Vagrant.configure(2) do |config|
  config.vm.box = 'ubuntu/trusty64'

  config.vm.network :private_network, ip: "192.168.50.4"
  # …
end

Now the VM will be reachable under the given IP. Of course you have to enter all hostnames in the etc/hosts/ - file inside the guest machine. Following the conventions of the coding guide, this is done in the Bash script that bootstraps the Vagrant box, for example in bootstrap_server.bash:

[…]
echo '192.168.50.4 localhost' >> /etc/hosts
echo '192.168.50.1 api_responder' >> /etc/hosts
[…]

Now the Vagrant box knows where to find the respective applications.
The nice part about this is that you can now have any service or API required by the tested app running on the host machine, and it will be found.

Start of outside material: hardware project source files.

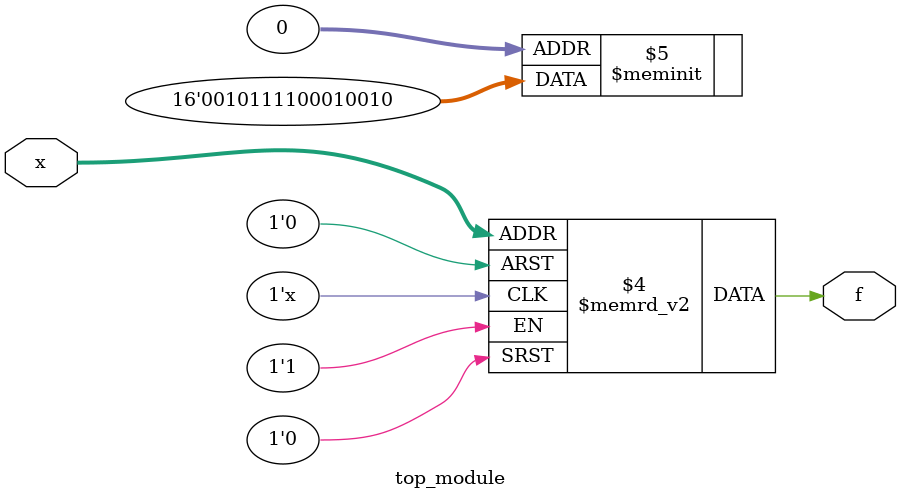
<source format=sv>
module top_module (
    input [4:1] x,
    output logic f
);

always_comb begin
    case ({x[4], x[3], x[2], x[1]})
        4'b0001: f = 1'b1;
        4'b0100: f = 1'b1;
        4'b1000: f = 1'b1;
        4'b1001: f = 1'b1;
        4'b1010: f = 1'b1;
        4'b1011: f = 1'b1;
        4'b1100: f = 1'b0;
        4'b1101: f = 1'b1;
        default: f = 1'b0;
    endcase
end

endmodule

</source>
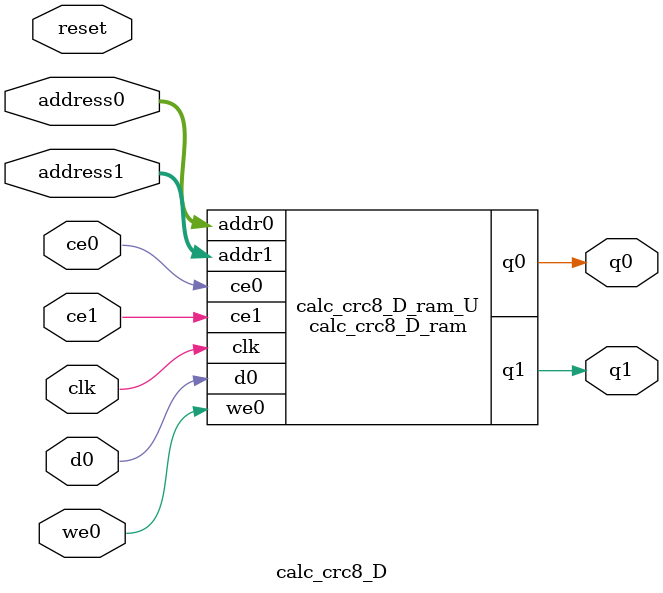
<source format=v>
`timescale 1 ns / 1 ps
module calc_crc8_D_ram (addr0, ce0, d0, we0, q0, addr1, ce1, q1,  clk);

parameter DWIDTH = 1;
parameter AWIDTH = 5;
parameter MEM_SIZE = 32;

input[AWIDTH-1:0] addr0;
input ce0;
input[DWIDTH-1:0] d0;
input we0;
output reg[DWIDTH-1:0] q0;
input[AWIDTH-1:0] addr1;
input ce1;
output reg[DWIDTH-1:0] q1;
input clk;

(* ram_style = "distributed" *)reg [DWIDTH-1:0] ram[0:MEM_SIZE-1];




always @(posedge clk)  
begin 
    if (ce0) 
    begin
        if (we0) 
        begin 
            ram[addr0] <= d0; 
        end 
        q0 <= ram[addr0];
    end
end


always @(posedge clk)  
begin 
    if (ce1) 
    begin
        q1 <= ram[addr1];
    end
end


endmodule

`timescale 1 ns / 1 ps
module calc_crc8_D(
    reset,
    clk,
    address0,
    ce0,
    we0,
    d0,
    q0,
    address1,
    ce1,
    q1);

parameter DataWidth = 32'd1;
parameter AddressRange = 32'd32;
parameter AddressWidth = 32'd5;
input reset;
input clk;
input[AddressWidth - 1:0] address0;
input ce0;
input we0;
input[DataWidth - 1:0] d0;
output[DataWidth - 1:0] q0;
input[AddressWidth - 1:0] address1;
input ce1;
output[DataWidth - 1:0] q1;



calc_crc8_D_ram calc_crc8_D_ram_U(
    .clk( clk ),
    .addr0( address0 ),
    .ce0( ce0 ),
    .we0( we0 ),
    .d0( d0 ),
    .q0( q0 ),
    .addr1( address1 ),
    .ce1( ce1 ),
    .q1( q1 ));

endmodule


</source>
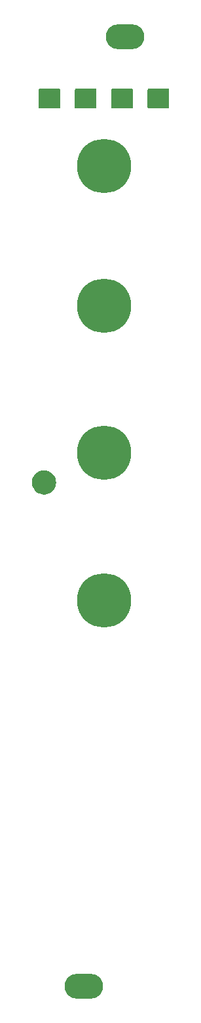
<source format=gbr>
%TF.GenerationSoftware,KiCad,Pcbnew,7.0.7*%
%TF.CreationDate,2023-08-25T17:49:50+01:00*%
%TF.ProjectId,L4O_Panel2,4c344f5f-5061-46e6-956c-322e6b696361,rev?*%
%TF.SameCoordinates,Original*%
%TF.FileFunction,Soldermask,Top*%
%TF.FilePolarity,Negative*%
%FSLAX46Y46*%
G04 Gerber Fmt 4.6, Leading zero omitted, Abs format (unit mm)*
G04 Created by KiCad (PCBNEW 7.0.7) date 2023-08-25 17:49:50*
%MOMM*%
%LPD*%
G01*
G04 APERTURE LIST*
%ADD10O,5.000000X3.200000*%
%ADD11C,7.000000*%
G04 APERTURE END LIST*
D10*
%TO.C,Ref\u002A\u002A*%
X62080000Y-37300000D03*
%TD*%
%TO.C,Ref\u002A\u002A*%
X56780000Y-159800000D03*
%TD*%
D11*
%TO.C,Ref\u002A\u002A*%
X59400000Y-110000000D03*
%TD*%
%TO.C,Ref\u002A\u002A*%
X59400000Y-91000000D03*
%TD*%
%TO.C,Ref\u002A\u002A*%
X59400000Y-54000000D03*
%TD*%
%TO.C,Ref\u002A\u002A*%
X59400000Y-72000000D03*
%TD*%
G36*
X58342121Y-44020002D02*
G01*
X58388614Y-44073658D01*
X58400000Y-44126000D01*
X58400000Y-46374000D01*
X58379998Y-46442121D01*
X58326342Y-46488614D01*
X58274000Y-46500000D01*
X55726000Y-46500000D01*
X55657879Y-46479998D01*
X55611386Y-46426342D01*
X55600000Y-46374000D01*
X55600000Y-44126000D01*
X55620002Y-44057879D01*
X55673658Y-44011386D01*
X55726000Y-44000000D01*
X58274000Y-44000000D01*
X58342121Y-44020002D01*
G37*
G36*
X67742121Y-44020002D02*
G01*
X67788614Y-44073658D01*
X67800000Y-44126000D01*
X67800000Y-46374000D01*
X67779998Y-46442121D01*
X67726342Y-46488614D01*
X67674000Y-46500000D01*
X65126000Y-46500000D01*
X65057879Y-46479998D01*
X65011386Y-46426342D01*
X65000000Y-46374000D01*
X65000000Y-44126000D01*
X65020002Y-44057879D01*
X65073658Y-44011386D01*
X65126000Y-44000000D01*
X67674000Y-44000000D01*
X67742121Y-44020002D01*
G37*
G36*
X63042121Y-44020002D02*
G01*
X63088614Y-44073658D01*
X63100000Y-44126000D01*
X63100000Y-46374000D01*
X63079998Y-46442121D01*
X63026342Y-46488614D01*
X62974000Y-46500000D01*
X60426000Y-46500000D01*
X60357879Y-46479998D01*
X60311386Y-46426342D01*
X60300000Y-46374000D01*
X60300000Y-44126000D01*
X60320002Y-44057879D01*
X60373658Y-44011386D01*
X60426000Y-44000000D01*
X62974000Y-44000000D01*
X63042121Y-44020002D01*
G37*
G36*
X51893473Y-93247468D02*
G01*
X51898542Y-93248071D01*
X51925511Y-93252414D01*
X51930334Y-93253388D01*
X52114643Y-93298298D01*
X52133314Y-93304452D01*
X52301378Y-93375057D01*
X52318843Y-93384084D01*
X52473905Y-93480531D01*
X52489262Y-93491806D01*
X52707503Y-93679476D01*
X52720553Y-93692508D01*
X52908718Y-93910674D01*
X52920055Y-93926077D01*
X53016882Y-94081445D01*
X53025982Y-94099036D01*
X53096603Y-94267278D01*
X53102785Y-94286093D01*
X53147470Y-94470662D01*
X53148443Y-94475524D01*
X53152490Y-94500995D01*
X53153076Y-94505983D01*
X53174858Y-94789856D01*
X53174769Y-94809922D01*
X53151073Y-95086620D01*
X53148016Y-95105329D01*
X53105877Y-95278683D01*
X53100425Y-95295677D01*
X53033621Y-95461723D01*
X53025785Y-95477757D01*
X52932474Y-95638279D01*
X52930092Y-95642057D01*
X52901689Y-95683701D01*
X52898003Y-95688572D01*
X52719472Y-95901791D01*
X52702053Y-95918859D01*
X52491970Y-96087608D01*
X52472555Y-96100406D01*
X52232959Y-96227871D01*
X52212586Y-96236476D01*
X51945672Y-96322072D01*
X51940330Y-96323526D01*
X51898895Y-96332837D01*
X51894246Y-96333697D01*
X51709123Y-96360693D01*
X51690282Y-96361987D01*
X51510311Y-96360611D01*
X51491492Y-96359029D01*
X51313852Y-96330345D01*
X51295432Y-96325904D01*
X51026886Y-96238977D01*
X51009300Y-96231753D01*
X50750842Y-96101593D01*
X50746685Y-96099296D01*
X50740546Y-96095590D01*
X50736359Y-96092826D01*
X50579563Y-95979931D01*
X50564320Y-95966965D01*
X50433068Y-95835662D01*
X50420109Y-95820414D01*
X50307288Y-95663595D01*
X50304528Y-95659411D01*
X50301493Y-95654381D01*
X50299203Y-95650235D01*
X50168853Y-95391346D01*
X50161654Y-95373832D01*
X50074426Y-95104846D01*
X50069994Y-95086542D01*
X50040976Y-94908489D01*
X50039368Y-94889825D01*
X50037503Y-94709385D01*
X50038724Y-94690692D01*
X50065053Y-94505044D01*
X50065886Y-94500432D01*
X50074796Y-94459915D01*
X50076249Y-94454491D01*
X50161085Y-94186902D01*
X50169766Y-94166230D01*
X50297158Y-93926286D01*
X50310166Y-93906579D01*
X50479458Y-93696713D01*
X50496885Y-93679061D01*
X50711301Y-93501511D01*
X50716278Y-93497793D01*
X50757314Y-93470231D01*
X50762928Y-93466876D01*
X51009124Y-93336824D01*
X51033362Y-93327129D01*
X51293232Y-93253787D01*
X51316100Y-93249597D01*
X51589936Y-93225628D01*
X51610328Y-93225527D01*
X51893473Y-93247468D01*
G37*
G36*
X53642121Y-44020002D02*
G01*
X53688614Y-44073658D01*
X53700000Y-44126000D01*
X53700000Y-46374000D01*
X53679998Y-46442121D01*
X53626342Y-46488614D01*
X53574000Y-46500000D01*
X51026000Y-46500000D01*
X50957879Y-46479998D01*
X50911386Y-46426342D01*
X50900000Y-46374000D01*
X50900000Y-44126000D01*
X50920002Y-44057879D01*
X50973658Y-44011386D01*
X51026000Y-44000000D01*
X53574000Y-44000000D01*
X53642121Y-44020002D01*
G37*
M02*

</source>
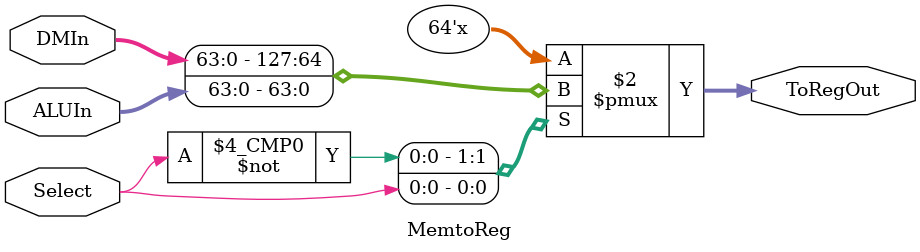
<source format=v>
`timescale 1ns / 1ps
module MemtoReg(
	input [63:0] DMIn,
	input [63:0] ALUIn,
	input Select,
	output reg [63:0] ToRegOut
    );
	 
	 always @ (DMIn,ALUIn,Select)
		case(Select)
			0: ToRegOut <= DMIn;
			1: ToRegOut <= ALUIn;
		endcase

endmodule

</source>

For example, for using an Selenium server on the host machine out of the Vagrant box you can set up your Capybara tests like this (in your test/spec_helper.rb):

[]
url = "http://192.168.50.1:4444/wd/hub"
Capybara.register_driver :selenium_chrome do |app|
  capabilities = Selenium::WebDriver::Remote::Capabilities.chrome
  Capybara::Selenium::Driver.new(app, :browser => :remote, :url => url,
                                :desired_capabilities => capabilities)
end
[]
Capybara.app_host = "http://192.168.50.4:4567"
[]

This means that the app inside the VM is reachable on port 4567, but the test driver will use the Selenium server which has to run on the host machine. The app under test has to run on its own dev server inside the Vagrant VM, and you will have to install all needed binaries for other web driver browsers on the host machine. When you now start the Capybara tests inside the VM, the tests will magically use the browsers on the host machine but run inside the VM.